TRY IT: Every line of the listing that follows must be written out unchanged.

DATA EXCERPTS:
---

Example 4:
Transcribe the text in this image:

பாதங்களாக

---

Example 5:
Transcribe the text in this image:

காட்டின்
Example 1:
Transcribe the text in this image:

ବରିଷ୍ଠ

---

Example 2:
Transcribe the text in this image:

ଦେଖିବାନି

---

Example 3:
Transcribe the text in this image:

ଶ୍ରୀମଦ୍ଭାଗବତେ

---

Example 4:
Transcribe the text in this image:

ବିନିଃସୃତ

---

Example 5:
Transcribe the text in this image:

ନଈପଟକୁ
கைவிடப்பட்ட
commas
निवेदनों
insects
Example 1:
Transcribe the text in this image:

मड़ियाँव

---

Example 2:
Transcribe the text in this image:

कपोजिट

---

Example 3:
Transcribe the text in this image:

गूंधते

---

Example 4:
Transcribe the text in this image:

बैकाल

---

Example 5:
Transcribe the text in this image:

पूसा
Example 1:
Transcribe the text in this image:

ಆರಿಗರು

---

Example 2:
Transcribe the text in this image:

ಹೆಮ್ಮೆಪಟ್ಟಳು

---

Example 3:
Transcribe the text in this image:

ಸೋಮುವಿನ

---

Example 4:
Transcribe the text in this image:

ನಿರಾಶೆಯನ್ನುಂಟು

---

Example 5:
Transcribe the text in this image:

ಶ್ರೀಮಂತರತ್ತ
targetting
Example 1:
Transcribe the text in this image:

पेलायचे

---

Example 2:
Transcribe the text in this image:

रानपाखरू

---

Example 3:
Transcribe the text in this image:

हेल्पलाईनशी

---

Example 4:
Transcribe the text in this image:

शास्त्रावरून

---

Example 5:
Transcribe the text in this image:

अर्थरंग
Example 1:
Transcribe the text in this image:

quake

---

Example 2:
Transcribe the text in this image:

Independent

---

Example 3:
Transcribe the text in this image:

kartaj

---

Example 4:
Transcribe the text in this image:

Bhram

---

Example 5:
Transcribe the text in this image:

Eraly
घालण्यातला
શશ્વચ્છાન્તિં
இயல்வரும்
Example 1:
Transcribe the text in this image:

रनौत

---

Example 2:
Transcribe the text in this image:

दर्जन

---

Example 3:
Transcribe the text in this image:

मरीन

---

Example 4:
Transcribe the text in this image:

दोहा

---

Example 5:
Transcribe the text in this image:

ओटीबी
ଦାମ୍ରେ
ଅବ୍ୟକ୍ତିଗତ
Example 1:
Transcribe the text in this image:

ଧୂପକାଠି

TASK ANSWER:
---

Example 4:
Transcribe the text in this image:

பாதங்களாக

---

Example 5:
Transcribe the text in this image:

காட்டின்
Example 1:
Transcribe the text in this image:

ବରିଷ୍ଠ

---

Example 2:
Transcribe the text in this image:

ଦେଖିବାନି

---

Example 3:
Transcribe the text in this image:

ଶ୍ରୀମଦ୍ଭାଗବତେ

---

Example 4:
Transcribe the text in this image:

ବିନିଃସୃତ

---

Example 5:
Transcribe the text in this image:

ନଈପଟକୁ
கைவிடப்பட்ட
commas
निवेदनों
insects
Example 1:
Transcribe the text in this image:

मड़ियाँव

---

Example 2:
Transcribe the text in this image:

कपोजिट

---

Example 3:
Transcribe the text in this image:

गूंधते

---

Example 4:
Transcribe the text in this image:

बैकाल

---

Example 5:
Transcribe the text in this image:

पूसा
Example 1:
Transcribe the text in this image:

ಆರಿಗರು

---

Example 2:
Transcribe the text in this image:

ಹೆಮ್ಮೆಪಟ್ಟಳು

---

Example 3:
Transcribe the text in this image:

ಸೋಮುವಿನ

---

Example 4:
Transcribe the text in this image:

ನಿರಾಶೆಯನ್ನುಂಟು

---

Example 5:
Transcribe the text in this image:

ಶ್ರೀಮಂತರತ್ತ
targetting
Example 1:
Transcribe the text in this image:

पेलायचे

---

Example 2:
Transcribe the text in this image:

रानपाखरू

---

Example 3:
Transcribe the text in this image:

हेल्पलाईनशी

---

Example 4:
Transcribe the text in this image:

शास्त्रावरून

---

Example 5:
Transcribe the text in this image:

अर्थरंग
Example 1:
Transcribe the text in this image:

quake

---

Example 2:
Transcribe the text in this image:

Independent

---

Example 3:
Transcribe the text in this image:

kartaj

---

Example 4:
Transcribe the text in this image:

Bhram

---

Example 5:
Transcribe the text in this image:

Eraly
घालण्यातला
શશ્વચ્છાન્તિં
இயல்வரும்
Example 1:
Transcribe the text in this image:

रनौत

---

Example 2:
Transcribe the text in this image:

दर्जन

---

Example 3:
Transcribe the text in this image:

मरीन

---

Example 4:
Transcribe the text in this image:

दोहा

---

Example 5:
Transcribe the text in this image:

ओटीबी
ଦାମ୍ରେ
ଅବ୍ୟକ୍ତିଗତ
Example 1:
Transcribe the text in this image:

ଧୂପକାଠି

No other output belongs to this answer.